What to work on: Return the lines from the line with "Surface Plates" to the line with "Sheet Metal Cutters & Shears", both included, copied without any change.

Extracted page text data
※ ※ ※
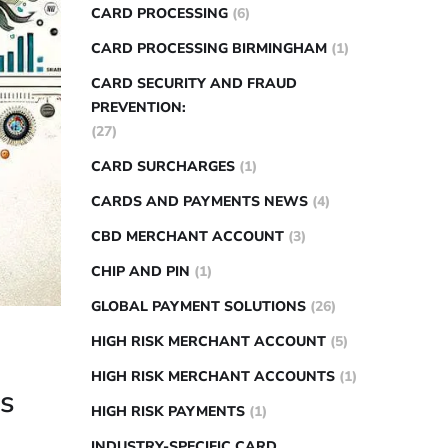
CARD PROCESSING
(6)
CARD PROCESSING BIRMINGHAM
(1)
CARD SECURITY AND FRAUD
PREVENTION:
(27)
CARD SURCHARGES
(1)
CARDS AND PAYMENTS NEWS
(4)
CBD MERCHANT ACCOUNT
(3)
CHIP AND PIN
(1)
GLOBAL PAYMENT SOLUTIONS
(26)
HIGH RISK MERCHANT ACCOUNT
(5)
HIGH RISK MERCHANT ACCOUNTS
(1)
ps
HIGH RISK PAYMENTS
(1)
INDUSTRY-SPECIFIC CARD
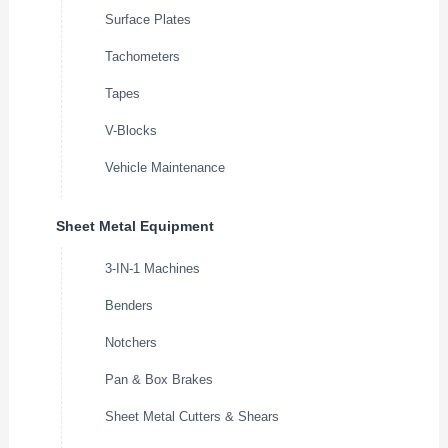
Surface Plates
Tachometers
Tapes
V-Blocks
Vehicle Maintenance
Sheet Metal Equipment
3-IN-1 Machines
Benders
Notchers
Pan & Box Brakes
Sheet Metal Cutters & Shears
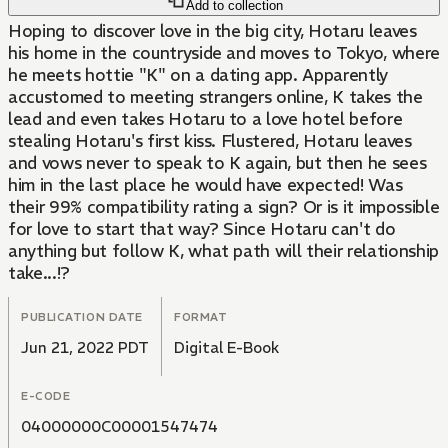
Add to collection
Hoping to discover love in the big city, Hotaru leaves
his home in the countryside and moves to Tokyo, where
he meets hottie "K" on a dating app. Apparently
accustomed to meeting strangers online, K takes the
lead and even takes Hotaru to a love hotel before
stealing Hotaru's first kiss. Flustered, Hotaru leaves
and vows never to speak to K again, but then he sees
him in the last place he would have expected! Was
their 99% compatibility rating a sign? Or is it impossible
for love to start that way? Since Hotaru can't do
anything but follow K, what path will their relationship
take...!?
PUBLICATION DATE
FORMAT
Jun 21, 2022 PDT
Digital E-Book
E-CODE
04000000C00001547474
※ ※ ※
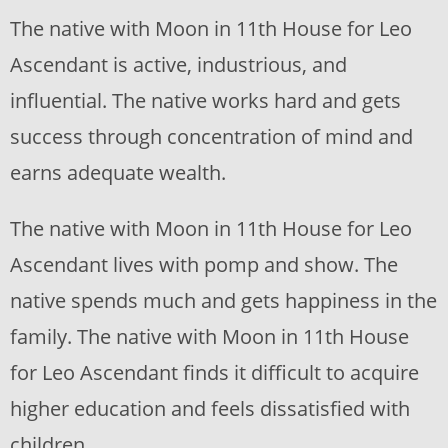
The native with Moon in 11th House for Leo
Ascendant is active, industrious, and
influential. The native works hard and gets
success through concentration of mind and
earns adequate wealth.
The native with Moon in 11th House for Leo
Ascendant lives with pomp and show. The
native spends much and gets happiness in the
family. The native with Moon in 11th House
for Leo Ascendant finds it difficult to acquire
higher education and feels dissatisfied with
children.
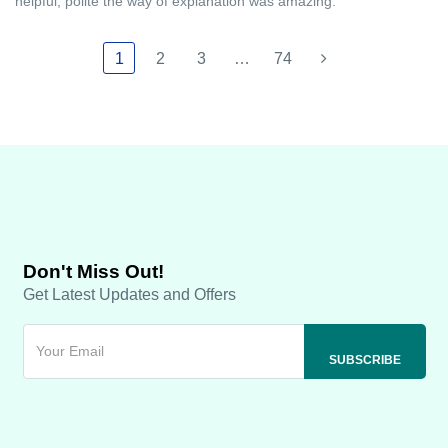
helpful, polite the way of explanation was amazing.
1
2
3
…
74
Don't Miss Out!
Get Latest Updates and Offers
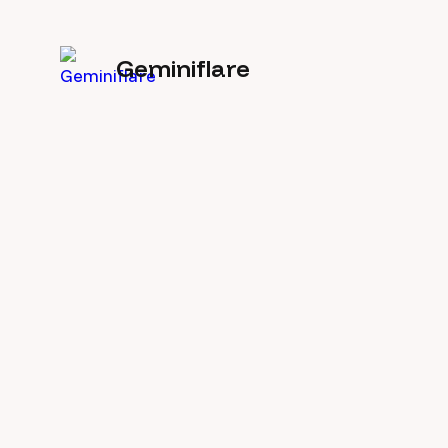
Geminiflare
※ ※ ※
Output for this task:
Surface Plates
Tachometers
Tapes
V-Blocks
Vehicle Maintenance
Sheet Metal Equipment
3-IN-1 Machines
Benders
Notchers
Pan & Box Brakes
Sheet Metal Cutters & Shears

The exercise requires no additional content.